The Muslim part of Mr. Obama’s background was what first grabbed my attention, because even before his senate race, I had already actively engaged Muslims on a religious and cultural level. Just four months after the September 11 attacks, I had hosted a C-SPAN televised panel on Christian Muslim Relations. Three years before Mr. Obama announced his presidential candidacy, I was a delegate to a formal dialogue with Muslim leaders in the North African nation of Morocco. I also hosted a series of reciprocal visits from Moroccan Muslim leaders to the United States. I have traveled to several Islamic countries and I maintain a close friendship with a high-level diplomat from an Islamic Kingdom. Through my work on the board of the Institute on Religion and Public Policy (IRPP), I have met the ambassadors and other diplomats of nearly all the Islamic countries represented in Washington. (On a side note, my identical twin brother, the Reverend Paul Schenck, personally knows the primary organizer of the so-called “Ground Zero Mosque,” Imam Feisal Abdul Rauf, and we have talked frequently about the Islamic cleric.) Finally, on a very personal note, I have a Muslim married into my own immediate family. All this is to say that Islam, in its varied forms, is of far more than academic interest to me.

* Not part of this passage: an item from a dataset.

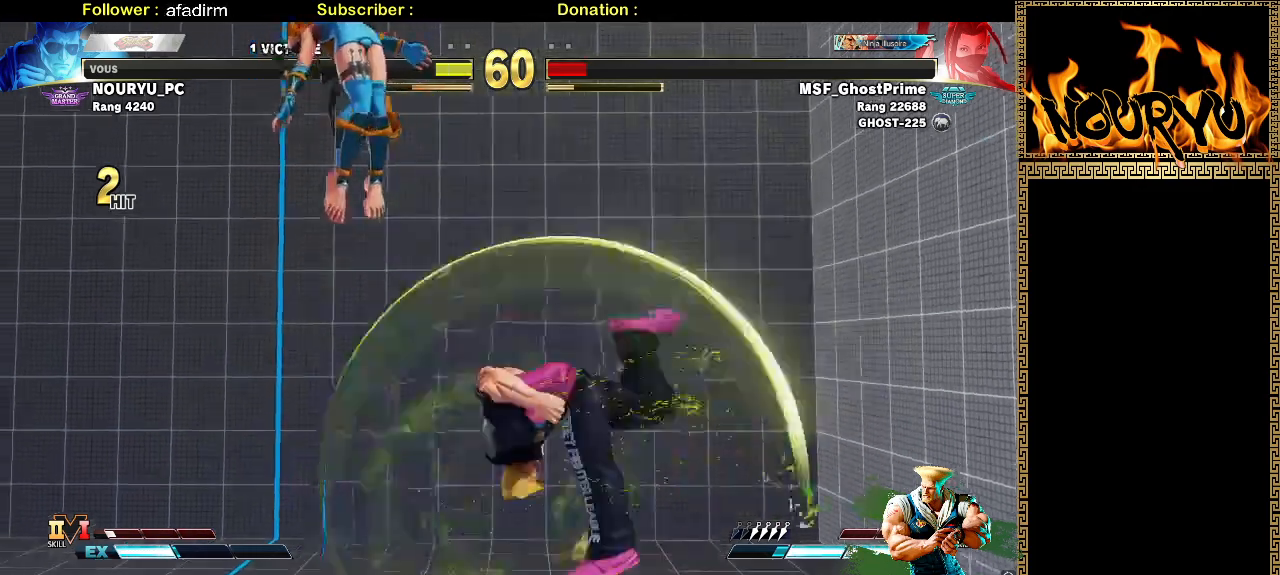
{"buttons": [], "left_stick": "center", "events": []}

Back to Mr. Obama: Not only was—and is—his Muslim history of interest to me, but his Christian history is even more so. As soon as his presidential candidacy was rumored in the media, I sent a paid research assistant to Chicago to explore Mr. Obama’s then church of membership, The Trinity United Church of Christ, and its pastor at the time, the Reverend Dr. Jeremiah Wright. I would later talk personally with Dr. Wright when he addressed the National Press Club in Washington. While my researcher was doing her work, I read both of Mr. Obama’s books, Dreams of My Father and The Audacity of Hope (the title of which was borrowed from a sermon by Dr. Wright.) What I discovered through all of this was fascinating and helped me to form what I believe is a well-considered opinion on Mr. Obama’s religious identity.

A final note before I tell you what I think. As most of my readers know, I am an Evangelical Christian by personal faith, by training and by my professional credentials as a member of the clergy. I hold degrees in Bible, theology and Christian ministry and I’m currently in a doctoral program in strategic church leadership. I sit on the board of the Evangelical Church Alliance International and serve as chairman of its Committee on Church and Society. All this will factor, too, into my assessment.

Here is my opinion in brief: Mr. Obama is not a Muslim, but he is also not a “devout Christian.”

I’ll explain my assertions more completely.

I don’t think Mr. Obama is a Muslim because a Muslim could never—and would never—make public statements that he is a Christian. Saying so would violate not only cultural practice and / or personal religious compunction, it is forbidden by Islamic tenets of faith and by religious law. For a Muslim to proclaim himself a Christian for political or any other reasons, would not only alienate him from virtually all fellow Muslims, but would likely garner him a death warrant from the tiny minority of violent extremists in the Muslim world. A Muslim of any kind—including the odd notion of a “secret Muslim” –would certainly not speak to the media of accepting “Jesus Christ as my Lord and Savior,” as Mr. Obama has done.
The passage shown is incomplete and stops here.